When you are depressed or "burned out" you often will withdraw from others in an attempt to regroup your resources. If someone comes along and invites you to do one of your favorite activities on your list of things you enjoy, you always will have the same standard answer for them. This answer begins with, " No" and is followed by a reason. The reason most often given is, " I don't feel like it." With this answer you are stating your plan for engaging life. Your intention is to wait, but for what? You will wait until you, " Feel like it." Consider, however, how long might it take you to feel like it? The answer is unknown. You might feel like it in a few minutes and go running after the person who invited you or it may take you days, weeks, or months, "to feel like it." Your basic strategy is to wait for a miracle. You are waiting to be "zapped" from outside with motivation, interest, and energy and you won’t move until it happens.

Action or Motivation?

Consider this question, "What comes first action or motivation?" The usual answer is motivation but luckily for us the answer is action. If you are motivated fine, but if not then you can create motivation through action.

Perhaps you have had this experience. Someone wanted you to go somewhere you did not want to go. It may have been to a movie, party, or family reunion. They kept pressuring you so, with great reluctance you agreed to go (while secretly vowing to make them miserable.) Once you arrived, however, it only took you about 15 minutes to start having a great time, in fact, it was one of the best times of your life. Now, what was your motivation for going? None. It was zero. But, you acted anyway and the motivation caught up with you. Action can precede motivation. Since we can make ourselves act whether motivated or not, we can be in control of our lives.

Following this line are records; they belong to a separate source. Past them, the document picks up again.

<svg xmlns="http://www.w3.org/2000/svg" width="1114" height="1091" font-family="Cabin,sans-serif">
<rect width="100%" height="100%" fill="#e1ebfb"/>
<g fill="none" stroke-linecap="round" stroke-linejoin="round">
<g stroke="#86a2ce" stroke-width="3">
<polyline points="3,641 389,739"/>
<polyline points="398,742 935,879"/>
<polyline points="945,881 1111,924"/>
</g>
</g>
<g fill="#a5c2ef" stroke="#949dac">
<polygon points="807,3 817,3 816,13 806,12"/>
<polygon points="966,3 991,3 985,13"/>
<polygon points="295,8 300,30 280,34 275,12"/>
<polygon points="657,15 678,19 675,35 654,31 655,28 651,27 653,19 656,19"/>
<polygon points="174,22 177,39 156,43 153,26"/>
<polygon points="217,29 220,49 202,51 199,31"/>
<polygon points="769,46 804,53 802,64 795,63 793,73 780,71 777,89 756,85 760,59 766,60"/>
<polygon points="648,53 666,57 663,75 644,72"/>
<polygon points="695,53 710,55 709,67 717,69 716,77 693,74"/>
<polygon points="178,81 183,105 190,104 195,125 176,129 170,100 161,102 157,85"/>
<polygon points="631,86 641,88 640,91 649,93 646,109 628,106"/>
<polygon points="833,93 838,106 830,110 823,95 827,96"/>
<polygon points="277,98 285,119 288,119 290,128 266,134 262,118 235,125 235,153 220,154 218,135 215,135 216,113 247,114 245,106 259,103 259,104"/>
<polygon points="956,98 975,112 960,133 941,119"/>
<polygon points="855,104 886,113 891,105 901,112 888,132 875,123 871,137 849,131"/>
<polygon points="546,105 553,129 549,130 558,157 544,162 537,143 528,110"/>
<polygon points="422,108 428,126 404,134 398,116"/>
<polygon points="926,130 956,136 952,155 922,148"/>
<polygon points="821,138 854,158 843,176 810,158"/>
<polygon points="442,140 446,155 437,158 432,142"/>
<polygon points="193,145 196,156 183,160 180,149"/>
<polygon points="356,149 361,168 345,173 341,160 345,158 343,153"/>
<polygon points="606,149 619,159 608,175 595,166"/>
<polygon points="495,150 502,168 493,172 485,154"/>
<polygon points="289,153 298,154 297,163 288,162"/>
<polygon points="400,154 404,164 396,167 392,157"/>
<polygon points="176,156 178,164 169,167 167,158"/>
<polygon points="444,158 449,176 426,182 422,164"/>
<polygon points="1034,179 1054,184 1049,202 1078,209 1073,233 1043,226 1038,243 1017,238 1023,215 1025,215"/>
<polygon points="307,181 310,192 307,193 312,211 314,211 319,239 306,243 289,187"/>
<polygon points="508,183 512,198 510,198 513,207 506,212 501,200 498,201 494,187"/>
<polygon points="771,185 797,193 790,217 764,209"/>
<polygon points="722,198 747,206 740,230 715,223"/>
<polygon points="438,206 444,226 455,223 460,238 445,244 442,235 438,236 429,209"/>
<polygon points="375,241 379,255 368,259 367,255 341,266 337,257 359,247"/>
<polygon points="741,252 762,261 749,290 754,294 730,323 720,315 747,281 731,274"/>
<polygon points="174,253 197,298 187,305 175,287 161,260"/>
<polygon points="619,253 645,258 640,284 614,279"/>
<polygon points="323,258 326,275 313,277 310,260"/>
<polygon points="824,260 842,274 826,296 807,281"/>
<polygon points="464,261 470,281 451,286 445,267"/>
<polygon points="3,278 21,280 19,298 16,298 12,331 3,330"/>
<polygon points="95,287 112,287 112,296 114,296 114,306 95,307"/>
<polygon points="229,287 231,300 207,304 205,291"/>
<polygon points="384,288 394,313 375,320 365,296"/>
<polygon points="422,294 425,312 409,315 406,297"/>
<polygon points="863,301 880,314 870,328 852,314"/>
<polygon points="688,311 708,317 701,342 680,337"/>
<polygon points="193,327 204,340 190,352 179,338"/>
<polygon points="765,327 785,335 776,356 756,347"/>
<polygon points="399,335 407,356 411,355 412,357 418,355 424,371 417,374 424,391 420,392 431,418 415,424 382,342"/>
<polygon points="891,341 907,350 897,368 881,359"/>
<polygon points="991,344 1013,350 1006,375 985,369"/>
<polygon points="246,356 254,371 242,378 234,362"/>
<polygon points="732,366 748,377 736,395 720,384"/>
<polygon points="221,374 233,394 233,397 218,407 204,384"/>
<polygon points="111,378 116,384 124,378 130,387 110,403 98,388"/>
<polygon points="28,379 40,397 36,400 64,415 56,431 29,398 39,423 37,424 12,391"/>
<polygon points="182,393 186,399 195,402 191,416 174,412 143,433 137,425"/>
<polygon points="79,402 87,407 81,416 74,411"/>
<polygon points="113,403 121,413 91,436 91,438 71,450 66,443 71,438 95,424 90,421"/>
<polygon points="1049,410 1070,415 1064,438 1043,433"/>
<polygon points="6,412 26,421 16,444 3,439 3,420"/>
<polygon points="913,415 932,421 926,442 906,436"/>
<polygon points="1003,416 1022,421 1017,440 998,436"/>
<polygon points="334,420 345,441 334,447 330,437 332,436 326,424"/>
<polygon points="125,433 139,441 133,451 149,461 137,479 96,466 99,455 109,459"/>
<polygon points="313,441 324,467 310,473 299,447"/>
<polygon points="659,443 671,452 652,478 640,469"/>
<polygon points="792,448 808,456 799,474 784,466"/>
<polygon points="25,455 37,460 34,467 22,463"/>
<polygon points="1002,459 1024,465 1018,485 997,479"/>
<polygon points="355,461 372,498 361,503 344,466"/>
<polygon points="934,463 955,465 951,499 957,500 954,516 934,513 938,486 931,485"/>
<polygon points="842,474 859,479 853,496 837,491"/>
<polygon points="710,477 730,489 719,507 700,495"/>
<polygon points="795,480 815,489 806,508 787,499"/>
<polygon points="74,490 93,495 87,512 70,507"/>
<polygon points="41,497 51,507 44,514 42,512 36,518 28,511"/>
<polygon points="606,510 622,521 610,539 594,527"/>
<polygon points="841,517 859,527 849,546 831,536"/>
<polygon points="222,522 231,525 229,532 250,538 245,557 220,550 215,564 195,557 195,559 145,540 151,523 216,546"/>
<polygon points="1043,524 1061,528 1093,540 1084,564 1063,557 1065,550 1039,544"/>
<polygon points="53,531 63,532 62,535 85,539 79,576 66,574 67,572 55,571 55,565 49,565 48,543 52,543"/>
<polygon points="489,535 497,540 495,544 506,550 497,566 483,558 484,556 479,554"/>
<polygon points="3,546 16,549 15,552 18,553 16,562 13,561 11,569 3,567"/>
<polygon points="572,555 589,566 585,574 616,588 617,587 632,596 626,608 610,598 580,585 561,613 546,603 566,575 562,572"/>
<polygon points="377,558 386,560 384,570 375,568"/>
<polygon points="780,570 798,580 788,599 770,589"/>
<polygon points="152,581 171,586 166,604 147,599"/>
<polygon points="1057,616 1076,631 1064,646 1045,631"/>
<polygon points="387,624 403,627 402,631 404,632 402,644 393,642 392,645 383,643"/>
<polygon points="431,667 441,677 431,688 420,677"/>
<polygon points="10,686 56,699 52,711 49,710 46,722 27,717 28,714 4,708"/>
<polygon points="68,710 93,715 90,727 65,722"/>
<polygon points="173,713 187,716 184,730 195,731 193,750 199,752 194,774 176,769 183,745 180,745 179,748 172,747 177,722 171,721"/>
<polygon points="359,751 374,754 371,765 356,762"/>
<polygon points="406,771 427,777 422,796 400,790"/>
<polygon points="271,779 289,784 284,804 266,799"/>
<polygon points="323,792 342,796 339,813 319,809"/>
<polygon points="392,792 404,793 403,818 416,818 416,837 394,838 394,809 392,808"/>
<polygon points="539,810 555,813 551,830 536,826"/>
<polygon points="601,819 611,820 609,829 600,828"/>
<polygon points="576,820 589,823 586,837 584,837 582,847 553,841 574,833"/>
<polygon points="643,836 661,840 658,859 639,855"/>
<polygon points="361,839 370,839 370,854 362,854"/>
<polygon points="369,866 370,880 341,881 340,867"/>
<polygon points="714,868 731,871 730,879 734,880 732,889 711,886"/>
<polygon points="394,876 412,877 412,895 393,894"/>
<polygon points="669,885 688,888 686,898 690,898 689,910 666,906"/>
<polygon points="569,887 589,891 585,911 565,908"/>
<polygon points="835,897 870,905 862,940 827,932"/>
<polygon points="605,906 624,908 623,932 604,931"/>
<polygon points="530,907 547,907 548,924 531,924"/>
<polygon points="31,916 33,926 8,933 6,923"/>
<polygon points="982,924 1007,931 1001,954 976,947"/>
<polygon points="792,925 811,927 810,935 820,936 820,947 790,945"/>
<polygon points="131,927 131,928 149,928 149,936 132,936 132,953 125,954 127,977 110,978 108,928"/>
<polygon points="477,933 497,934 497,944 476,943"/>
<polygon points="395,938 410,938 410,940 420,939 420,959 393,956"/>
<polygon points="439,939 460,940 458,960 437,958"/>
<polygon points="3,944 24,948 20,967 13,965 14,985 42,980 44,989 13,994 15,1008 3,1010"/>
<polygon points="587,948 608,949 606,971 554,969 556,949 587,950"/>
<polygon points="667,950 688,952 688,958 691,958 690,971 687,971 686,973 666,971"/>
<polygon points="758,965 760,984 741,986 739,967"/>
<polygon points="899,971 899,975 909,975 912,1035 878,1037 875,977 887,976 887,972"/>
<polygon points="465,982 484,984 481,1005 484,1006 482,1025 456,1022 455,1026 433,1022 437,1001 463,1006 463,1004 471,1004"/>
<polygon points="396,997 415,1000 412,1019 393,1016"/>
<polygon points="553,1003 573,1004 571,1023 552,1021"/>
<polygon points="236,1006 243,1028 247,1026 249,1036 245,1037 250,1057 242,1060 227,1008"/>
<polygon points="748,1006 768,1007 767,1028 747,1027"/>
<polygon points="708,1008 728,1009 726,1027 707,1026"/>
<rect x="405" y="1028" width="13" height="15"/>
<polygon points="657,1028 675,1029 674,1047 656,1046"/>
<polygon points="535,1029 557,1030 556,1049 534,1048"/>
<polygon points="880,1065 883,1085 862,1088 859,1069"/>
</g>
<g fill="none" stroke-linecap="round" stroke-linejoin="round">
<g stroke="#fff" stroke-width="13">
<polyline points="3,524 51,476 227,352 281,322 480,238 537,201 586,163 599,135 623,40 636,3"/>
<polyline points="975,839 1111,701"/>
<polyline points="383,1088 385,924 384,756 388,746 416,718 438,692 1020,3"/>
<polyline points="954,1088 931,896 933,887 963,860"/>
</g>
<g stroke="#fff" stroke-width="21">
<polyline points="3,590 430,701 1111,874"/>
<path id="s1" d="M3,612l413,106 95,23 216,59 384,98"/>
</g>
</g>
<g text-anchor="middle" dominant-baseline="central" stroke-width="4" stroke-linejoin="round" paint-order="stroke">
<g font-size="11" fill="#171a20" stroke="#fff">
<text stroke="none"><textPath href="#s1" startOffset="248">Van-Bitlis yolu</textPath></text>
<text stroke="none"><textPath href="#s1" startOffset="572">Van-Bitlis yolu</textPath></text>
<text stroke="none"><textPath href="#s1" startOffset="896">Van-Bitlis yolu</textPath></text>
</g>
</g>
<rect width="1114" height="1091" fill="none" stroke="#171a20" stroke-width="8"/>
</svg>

This is especially true of the things you like to do. If you have ever enjoyed these activities then most likely you would enjoy them again if you would only do them. Act first and the motivation will follow. Intentionally do one of your enjoyable activities whether you feel like it or not and chances are that you will enjoy it. With enjoyment your energy will rise and you will now "feel like" doing more things. As you continue to act and create motivation your level of resiliency rises and you replenish your reservoir of life energy. Symptoms of burnout begin to wane. The paradox to being a resilient person is to everyday, "Do something you enjoy whether you want to or not." Don’t wait until you feel like it.

A practical example is exercise. Many people who exercise regularly find that there are some days when they do not want to do it. They do not feel like running, swimming, or going to aerobics class. Once they begin the activity, however, their interest builds and they are more energized at the end. Action leads to motivation.